→ Text provided
[Start of section]

In short, a “30,000-foot view” of capital structure and strategy.

This week, we’ll go even deeper and break down how capital structure design meets your FP&A function. We’ll start with the theory and work towards a practical example in the final week of this series.

Note: We’re not talking cost of capital yet. That comes later. First, we need to understand what capital the business deserves, not what it’s priced at.

Introducing Capital Features

Your strategy determines your operating model. And your operating model has certain attributes that define the type of capital your business needs.

Let’s call them ‘Capital Features’:

Let’s get into the different Capital Features and the impact they have:

1) Revenue Predictability

Is revenue recurring, project-based, or seasonal? 

What percentage of revenue is retained vs churning? 

Is there a natural trajectory of revenue, i.e., growth or decline? Fast or slow? 

How concentrated is your customer base? A revenue stream dominated by a few large customers, no matter how recurring, still brings risk.

The more predictable and diversified revenue is, the more ‘debt-friendly’ the business becomes. The more volatile it is, the less suited the business is to fixed monthly or quarterly payments and covenants.

This is why Private Equity likes mature businesses. Competitive dynamics have played out, and a natural market order is established. Even in non-growth markets, competitive equilibrium keeps revenue inside certain tramlines, at least in the short term.

This makes it easier to load up on debt and make small slivers of equity work extremely hard.

2) Cash Conversion Cycle (CCC)

Is the cycle fast (SaaS), slow (construction), or negative (retail)?

The CCC tells you how easy it is to fund growth and how resilient the business is in a downturn.

A construction business with a long CCC will need significant capital to grow. We saw last week how Carillion tried to match a lengthening CCC with extended supplier terms. Their CCC was too volatile, long, and complex to fix with supplier credit alone (which is rarely sustainable anyway). It needed a more structural fix.

Retail businesses often enjoy self-funding growth thanks to a negative CCC. But god help you if sales fall into decline…

The CCC determines how cashflow behaves as the business grows or declines. And your capital structure must complement it.

3) Working Capital Mix

Does the business sell atoms (physical products), bits (digital products), or people (services)? 

And if it’s inventory-led, do you make product or move it?

Physical product businesses have more complex (and riskier) CCCs than those that don’t. Especially if they manufacture, rather than just distribute.

In manufacturing, the layers of inventory (raw materials, WIP, finished goods) introduce additional risk of volatility in CCC. Plus inventory is harder to fund with debt than receivables. So the composition of your working capital matters.

4) Working Capital Seasonality

Is there a seasonal dynamic to working capital?

Seasonal working capital, especially tied to seasonal revenue, is hard to manage. Spare a thought for fireworks manufacturers. They run factories all year to manufacture fireworks, but only have demand around two or three key holidays.

[End of section]

→ Problem set
- 1) Please shorten the paragraph in the capital structure text that begins "In manufacturing, the layers of inventory" into a brief bulleted list that keeps its main facts.
- 2) According to the capital structure text, what kind of cash conversion cycle do retail businesses often have?

→ Provided material
[Start of section]

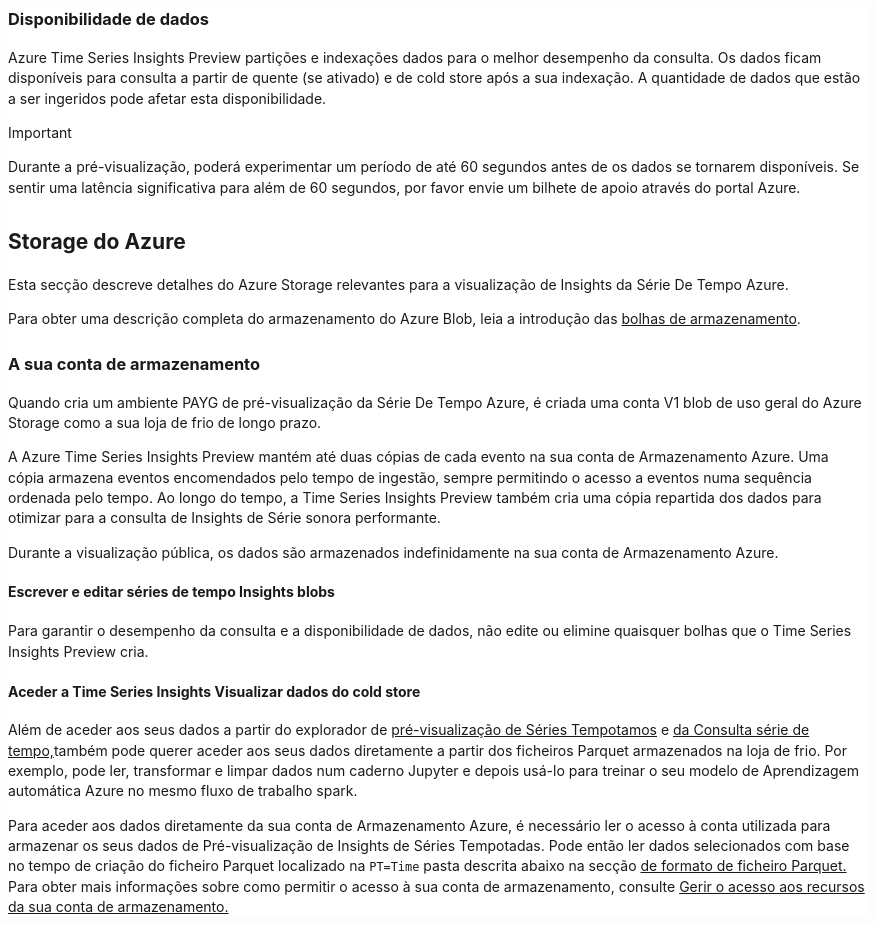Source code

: ### <a name="data-availability"></a>Disponibilidade de dados

Azure Time Series Insights Preview partições e indexações dados para o melhor desempenho da consulta. Os dados ficam disponíveis para consulta a partir de quente (se ativado) e de cold store após a sua indexação. A quantidade de dados que estão a ser ingeridos pode afetar esta disponibilidade.

> [!IMPORTANT]
> Durante a pré-visualização, poderá experimentar um período de até 60 segundos antes de os dados se tornarem disponíveis. Se sentir uma latência significativa para além de 60 segundos, por favor envie um bilhete de apoio através do portal Azure.

## <a name="azure-storage"></a>Storage do Azure

Esta secção descreve detalhes do Azure Storage relevantes para a visualização de Insights da Série De Tempo Azure.

Para obter uma descrição completa do armazenamento do Azure Blob, leia a introdução das [bolhas de armazenamento](../storage/blobs/storage-blobs-introduction.md).

### <a name="your-storage-account"></a>A sua conta de armazenamento

Quando cria um ambiente PAYG de pré-visualização da Série De Tempo Azure, é criada uma conta V1 blob de uso geral do Azure Storage como a sua loja de frio de longo prazo.  

A Azure Time Series Insights Preview mantém até duas cópias de cada evento na sua conta de Armazenamento Azure. Uma cópia armazena eventos encomendados pelo tempo de ingestão, sempre permitindo o acesso a eventos numa sequência ordenada pelo tempo. Ao longo do tempo, a Time Series Insights Preview também cria uma cópia repartida dos dados para otimizar para a consulta de Insights de Série sonora performante.

Durante a visualização pública, os dados são armazenados indefinidamente na sua conta de Armazenamento Azure.

#### <a name="writing-and-editing-time-series-insights-blobs"></a>Escrever e editar séries de tempo Insights blobs

Para garantir o desempenho da consulta e a disponibilidade de dados, não edite ou elimine quaisquer bolhas que o Time Series Insights Preview cria.

#### <a name="accessing-time-series-insights-preview-cold-store-data"></a>Aceder a Time Series Insights Visualizar dados do cold store

Além de aceder aos seus dados a partir do explorador de [pré-visualização de Séries Tempotamos](./time-series-insights-update-explorer.md) e [da Consulta série de tempo,](./time-series-insights-update-tsq.md)também pode querer aceder aos seus dados diretamente a partir dos ficheiros Parquet armazenados na loja de frio. Por exemplo, pode ler, transformar e limpar dados num caderno Jupyter e depois usá-lo para treinar o seu modelo de Aprendizagem automática Azure no mesmo fluxo de trabalho spark.

Para aceder aos dados diretamente da sua conta de Armazenamento Azure, é necessário ler o acesso à conta utilizada para armazenar os seus dados de Pré-visualização de Insights de Séries Tempotadas. Pode então ler dados selecionados com base no tempo de criação do ficheiro Parquet localizado na `PT=Time` pasta descrita abaixo na secção [de formato de ficheiro Parquet.](#parquet-file-format-and-folder-structure)  Para obter mais informações sobre como permitir o acesso à sua conta de armazenamento, consulte [Gerir o acesso aos recursos da sua conta de armazenamento.](../storage/blobs/storage-manage-access-to-resources.md)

[End of section]

→ Task solutions
- 1)
- Manufacturing has layers of inventory: raw materials, WIP, and finished goods.
- These layers add risk of volatility in the cash conversion cycle.
- Inventory is harder to fund with debt than receivables.
- So the composition of working capital matters.

- 2) A negative one, which often lets them fund their growth themselves.